---------- Material for the task

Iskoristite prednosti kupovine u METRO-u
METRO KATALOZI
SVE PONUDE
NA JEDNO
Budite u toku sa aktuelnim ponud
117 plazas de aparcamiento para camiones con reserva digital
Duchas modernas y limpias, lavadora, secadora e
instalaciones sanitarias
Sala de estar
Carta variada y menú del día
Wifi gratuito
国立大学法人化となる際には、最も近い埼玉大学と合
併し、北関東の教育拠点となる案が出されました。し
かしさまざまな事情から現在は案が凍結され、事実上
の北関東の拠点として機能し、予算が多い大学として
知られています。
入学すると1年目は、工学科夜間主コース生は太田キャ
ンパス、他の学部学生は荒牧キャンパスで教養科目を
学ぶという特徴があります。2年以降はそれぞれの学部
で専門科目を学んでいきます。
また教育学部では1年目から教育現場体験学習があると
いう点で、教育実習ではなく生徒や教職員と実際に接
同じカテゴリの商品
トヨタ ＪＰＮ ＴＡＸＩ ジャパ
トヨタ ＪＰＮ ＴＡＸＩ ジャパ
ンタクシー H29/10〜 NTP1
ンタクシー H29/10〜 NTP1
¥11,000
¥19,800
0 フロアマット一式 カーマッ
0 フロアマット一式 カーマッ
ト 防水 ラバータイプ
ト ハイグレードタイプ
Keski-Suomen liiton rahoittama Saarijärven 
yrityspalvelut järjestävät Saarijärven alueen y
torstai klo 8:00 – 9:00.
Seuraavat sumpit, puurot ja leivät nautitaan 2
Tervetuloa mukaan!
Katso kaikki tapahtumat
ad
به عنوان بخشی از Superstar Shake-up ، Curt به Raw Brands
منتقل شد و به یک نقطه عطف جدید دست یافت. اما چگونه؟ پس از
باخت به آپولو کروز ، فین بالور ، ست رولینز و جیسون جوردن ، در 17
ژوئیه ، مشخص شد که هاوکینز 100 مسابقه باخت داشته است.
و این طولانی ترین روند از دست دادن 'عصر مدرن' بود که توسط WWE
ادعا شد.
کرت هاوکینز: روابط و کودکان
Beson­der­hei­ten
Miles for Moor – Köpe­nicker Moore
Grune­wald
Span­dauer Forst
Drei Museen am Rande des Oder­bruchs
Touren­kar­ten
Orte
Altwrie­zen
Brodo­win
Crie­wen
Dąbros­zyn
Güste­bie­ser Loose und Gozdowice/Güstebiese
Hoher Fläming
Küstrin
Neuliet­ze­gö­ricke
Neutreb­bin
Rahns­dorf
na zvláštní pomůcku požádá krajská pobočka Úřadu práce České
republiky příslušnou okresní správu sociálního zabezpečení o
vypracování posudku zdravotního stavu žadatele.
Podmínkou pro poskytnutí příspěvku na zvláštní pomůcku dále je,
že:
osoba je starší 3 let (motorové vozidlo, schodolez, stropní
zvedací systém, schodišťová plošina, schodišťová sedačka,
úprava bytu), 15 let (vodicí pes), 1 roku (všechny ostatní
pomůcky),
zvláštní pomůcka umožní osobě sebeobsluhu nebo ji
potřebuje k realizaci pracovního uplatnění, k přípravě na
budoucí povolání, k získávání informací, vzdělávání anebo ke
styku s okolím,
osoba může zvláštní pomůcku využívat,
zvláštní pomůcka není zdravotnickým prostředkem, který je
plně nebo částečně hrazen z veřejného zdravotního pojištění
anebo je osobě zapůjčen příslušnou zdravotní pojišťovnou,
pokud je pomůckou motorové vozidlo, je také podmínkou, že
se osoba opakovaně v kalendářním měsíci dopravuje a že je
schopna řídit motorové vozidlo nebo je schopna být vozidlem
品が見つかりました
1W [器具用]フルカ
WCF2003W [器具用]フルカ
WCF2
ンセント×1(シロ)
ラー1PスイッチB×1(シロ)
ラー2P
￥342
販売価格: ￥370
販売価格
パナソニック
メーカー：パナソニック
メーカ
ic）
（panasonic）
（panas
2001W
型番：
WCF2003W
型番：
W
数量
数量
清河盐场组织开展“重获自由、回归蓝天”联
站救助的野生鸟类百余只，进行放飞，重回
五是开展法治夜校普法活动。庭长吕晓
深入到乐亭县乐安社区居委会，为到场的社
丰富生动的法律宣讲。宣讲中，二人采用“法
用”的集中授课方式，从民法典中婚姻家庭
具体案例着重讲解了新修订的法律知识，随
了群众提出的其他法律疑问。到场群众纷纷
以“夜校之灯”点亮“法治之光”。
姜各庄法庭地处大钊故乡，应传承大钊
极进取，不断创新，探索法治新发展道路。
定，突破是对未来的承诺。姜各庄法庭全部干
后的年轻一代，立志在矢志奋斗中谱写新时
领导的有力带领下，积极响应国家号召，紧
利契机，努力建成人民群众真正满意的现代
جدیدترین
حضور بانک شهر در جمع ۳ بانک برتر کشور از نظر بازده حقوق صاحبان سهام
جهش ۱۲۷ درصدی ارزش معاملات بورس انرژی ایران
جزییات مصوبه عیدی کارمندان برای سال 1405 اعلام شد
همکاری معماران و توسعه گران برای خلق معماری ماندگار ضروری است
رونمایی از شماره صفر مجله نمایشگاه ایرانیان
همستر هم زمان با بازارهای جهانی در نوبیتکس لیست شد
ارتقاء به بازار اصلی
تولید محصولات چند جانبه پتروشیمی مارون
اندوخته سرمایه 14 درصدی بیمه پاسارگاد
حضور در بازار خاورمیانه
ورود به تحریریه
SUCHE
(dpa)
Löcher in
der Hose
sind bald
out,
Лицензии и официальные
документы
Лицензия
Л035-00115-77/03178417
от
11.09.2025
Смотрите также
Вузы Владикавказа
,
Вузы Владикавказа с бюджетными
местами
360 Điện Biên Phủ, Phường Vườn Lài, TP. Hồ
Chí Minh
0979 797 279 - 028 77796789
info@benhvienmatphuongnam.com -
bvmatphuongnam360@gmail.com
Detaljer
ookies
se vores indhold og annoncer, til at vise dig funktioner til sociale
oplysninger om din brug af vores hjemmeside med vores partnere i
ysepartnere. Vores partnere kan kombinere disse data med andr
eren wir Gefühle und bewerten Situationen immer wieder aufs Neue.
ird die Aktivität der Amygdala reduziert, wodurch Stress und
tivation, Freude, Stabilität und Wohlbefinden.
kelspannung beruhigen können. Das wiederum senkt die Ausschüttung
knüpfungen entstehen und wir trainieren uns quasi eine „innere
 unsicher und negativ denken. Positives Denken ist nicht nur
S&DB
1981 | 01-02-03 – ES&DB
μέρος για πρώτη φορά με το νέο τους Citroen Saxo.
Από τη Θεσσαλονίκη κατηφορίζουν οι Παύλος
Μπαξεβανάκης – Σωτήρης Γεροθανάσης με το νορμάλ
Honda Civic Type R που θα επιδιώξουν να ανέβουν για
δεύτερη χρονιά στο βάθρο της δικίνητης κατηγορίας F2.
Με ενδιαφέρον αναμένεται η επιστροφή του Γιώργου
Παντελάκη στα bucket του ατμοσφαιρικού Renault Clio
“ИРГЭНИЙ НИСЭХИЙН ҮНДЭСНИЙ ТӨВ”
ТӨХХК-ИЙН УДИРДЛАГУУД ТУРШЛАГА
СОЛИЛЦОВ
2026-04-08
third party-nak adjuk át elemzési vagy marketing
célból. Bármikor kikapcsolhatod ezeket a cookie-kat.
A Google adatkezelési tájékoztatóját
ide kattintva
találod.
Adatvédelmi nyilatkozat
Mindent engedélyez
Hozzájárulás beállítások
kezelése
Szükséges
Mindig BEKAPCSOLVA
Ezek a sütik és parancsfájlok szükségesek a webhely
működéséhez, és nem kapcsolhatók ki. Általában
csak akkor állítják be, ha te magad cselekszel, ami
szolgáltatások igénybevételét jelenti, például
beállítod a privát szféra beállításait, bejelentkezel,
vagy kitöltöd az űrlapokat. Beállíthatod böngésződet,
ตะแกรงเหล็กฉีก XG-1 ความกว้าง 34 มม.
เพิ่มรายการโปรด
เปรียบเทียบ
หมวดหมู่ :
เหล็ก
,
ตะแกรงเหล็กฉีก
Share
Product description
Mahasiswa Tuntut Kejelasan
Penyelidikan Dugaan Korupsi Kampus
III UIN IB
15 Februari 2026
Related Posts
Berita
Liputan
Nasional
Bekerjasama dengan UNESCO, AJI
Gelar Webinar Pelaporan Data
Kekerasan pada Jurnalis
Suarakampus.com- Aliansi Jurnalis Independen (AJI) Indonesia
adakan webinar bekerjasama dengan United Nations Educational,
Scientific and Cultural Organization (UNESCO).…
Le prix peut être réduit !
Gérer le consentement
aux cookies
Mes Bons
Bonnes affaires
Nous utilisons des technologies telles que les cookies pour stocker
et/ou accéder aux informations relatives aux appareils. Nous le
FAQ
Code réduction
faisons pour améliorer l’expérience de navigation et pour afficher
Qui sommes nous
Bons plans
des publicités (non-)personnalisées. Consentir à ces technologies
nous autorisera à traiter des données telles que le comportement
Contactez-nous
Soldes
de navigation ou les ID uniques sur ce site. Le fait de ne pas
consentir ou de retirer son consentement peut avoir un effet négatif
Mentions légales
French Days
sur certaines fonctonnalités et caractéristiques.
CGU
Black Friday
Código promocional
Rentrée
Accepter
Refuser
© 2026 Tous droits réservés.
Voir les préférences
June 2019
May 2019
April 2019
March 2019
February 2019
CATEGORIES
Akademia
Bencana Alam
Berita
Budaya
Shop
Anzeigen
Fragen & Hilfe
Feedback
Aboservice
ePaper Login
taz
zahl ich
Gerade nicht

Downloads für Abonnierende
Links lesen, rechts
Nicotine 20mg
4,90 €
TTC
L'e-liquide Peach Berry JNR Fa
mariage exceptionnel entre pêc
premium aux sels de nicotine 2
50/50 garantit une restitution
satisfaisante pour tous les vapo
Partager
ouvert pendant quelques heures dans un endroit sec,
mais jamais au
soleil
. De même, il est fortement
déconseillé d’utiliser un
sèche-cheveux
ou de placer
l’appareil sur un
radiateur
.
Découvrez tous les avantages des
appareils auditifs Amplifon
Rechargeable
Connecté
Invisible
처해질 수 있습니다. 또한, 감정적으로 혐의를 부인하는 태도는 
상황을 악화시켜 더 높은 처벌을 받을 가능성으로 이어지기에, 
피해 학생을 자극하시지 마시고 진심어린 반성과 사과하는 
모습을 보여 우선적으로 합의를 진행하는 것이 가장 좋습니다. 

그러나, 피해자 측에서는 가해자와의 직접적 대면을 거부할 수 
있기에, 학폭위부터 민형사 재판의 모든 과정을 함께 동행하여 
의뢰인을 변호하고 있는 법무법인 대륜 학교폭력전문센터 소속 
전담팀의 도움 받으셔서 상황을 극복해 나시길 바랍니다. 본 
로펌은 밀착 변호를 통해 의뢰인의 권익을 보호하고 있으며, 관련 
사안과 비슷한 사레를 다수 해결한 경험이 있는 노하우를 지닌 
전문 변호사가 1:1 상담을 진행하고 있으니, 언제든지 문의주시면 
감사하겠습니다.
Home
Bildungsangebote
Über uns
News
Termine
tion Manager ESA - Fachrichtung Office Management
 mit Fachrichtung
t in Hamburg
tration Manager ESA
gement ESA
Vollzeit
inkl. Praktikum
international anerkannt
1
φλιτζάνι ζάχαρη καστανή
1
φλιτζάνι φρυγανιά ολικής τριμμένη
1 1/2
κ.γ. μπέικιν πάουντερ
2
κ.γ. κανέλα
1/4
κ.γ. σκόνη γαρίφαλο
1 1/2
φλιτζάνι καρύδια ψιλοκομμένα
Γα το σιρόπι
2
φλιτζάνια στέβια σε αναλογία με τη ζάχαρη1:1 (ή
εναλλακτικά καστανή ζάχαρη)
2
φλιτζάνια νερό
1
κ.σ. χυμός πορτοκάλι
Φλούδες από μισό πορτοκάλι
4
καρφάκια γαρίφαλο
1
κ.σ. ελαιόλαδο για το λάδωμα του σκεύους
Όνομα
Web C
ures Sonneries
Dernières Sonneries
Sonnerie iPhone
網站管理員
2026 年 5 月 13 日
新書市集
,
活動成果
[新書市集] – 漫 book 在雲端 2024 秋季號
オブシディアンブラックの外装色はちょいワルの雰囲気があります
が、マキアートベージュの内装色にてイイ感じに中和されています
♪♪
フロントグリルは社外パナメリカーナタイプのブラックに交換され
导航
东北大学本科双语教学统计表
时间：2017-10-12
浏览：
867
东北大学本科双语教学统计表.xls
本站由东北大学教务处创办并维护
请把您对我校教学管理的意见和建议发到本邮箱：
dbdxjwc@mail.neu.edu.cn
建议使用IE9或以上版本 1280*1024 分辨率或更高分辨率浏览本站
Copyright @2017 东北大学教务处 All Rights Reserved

--------------------

[Problem to work on] Copy out the part of the records that opens with the line containing "그러나, 피해자 측에서는 가해자와의 직접적 대면을 거부할 수" and runs through the end of the records, replacing "Vollzeit" with "Teilzeit" and leaving everything else unchanged.

[The answer]
그러나, 피해자 측에서는 가해자와의 직접적 대면을 거부할 수 
있기에, 학폭위부터 민형사 재판의 모든 과정을 함께 동행하여 
의뢰인을 변호하고 있는 법무법인 대륜 학교폭력전문센터 소속 
전담팀의 도움 받으셔서 상황을 극복해 나시길 바랍니다. 본 
로펌은 밀착 변호를 통해 의뢰인의 권익을 보호하고 있으며, 관련 
사안과 비슷한 사레를 다수 해결한 경험이 있는 노하우를 지닌 
전문 변호사가 1:1 상담을 진행하고 있으니, 언제든지 문의주시면 
감사하겠습니다.
Home
Bildungsangebote
Über uns
News
Termine
tion Manager ESA - Fachrichtung Office Management
 mit Fachrichtung
t in Hamburg
tration Manager ESA
gement ESA
Teilzeit
inkl. Praktikum
international anerkannt
1
φλιτζάνι ζάχαρη καστανή
1
φλιτζάνι φρυγανιά ολικής τριμμένη
1 1/2
κ.γ. μπέικιν πάουντερ
2
κ.γ. κανέλα
1/4
κ.γ. σκόνη γαρίφαλο
1 1/2
φλιτζάνι καρύδια ψιλοκομμένα
Γα το σιρόπι
2
φλιτζάνια στέβια σε αναλογία με τη ζάχαρη1:1 (ή
εναλλακτικά καστανή ζάχαρη)
2
φλιτζάνια νερό
1
κ.σ. χυμός πορτοκάλι
Φλούδες από μισό πορτοκάλι
4
καρφάκια γαρίφαλο
1
κ.σ. ελαιόλαδο για το λάδωμα του σκεύους
Όνομα
Web C
ures Sonneries
Dernières Sonneries
Sonnerie iPhone
網站管理員
2026 年 5 月 13 日
新書市集
,
活動成果
[新書市集] – 漫 book 在雲端 2024 秋季號
オブシディアンブラックの外装色はちょいワルの雰囲気があります
が、マキアートベージュの内装色にてイイ感じに中和されています
♪♪
フロントグリルは社外パナメリカーナタイプのブラックに交換され
导航
东北大学本科双语教学统计表
时间：2017-10-12
浏览：
867
东北大学本科双语教学统计表.xls
本站由东北大学教务处创办并维护
请把您对我校教学管理的意见和建议发到本邮箱：
dbdxjwc@mail.neu.edu.cn
建议使用IE9或以上版本 1280*1024 分辨率或更高分辨率浏览本站
Copyright @2017 东北大学教务处 All Rights Reserved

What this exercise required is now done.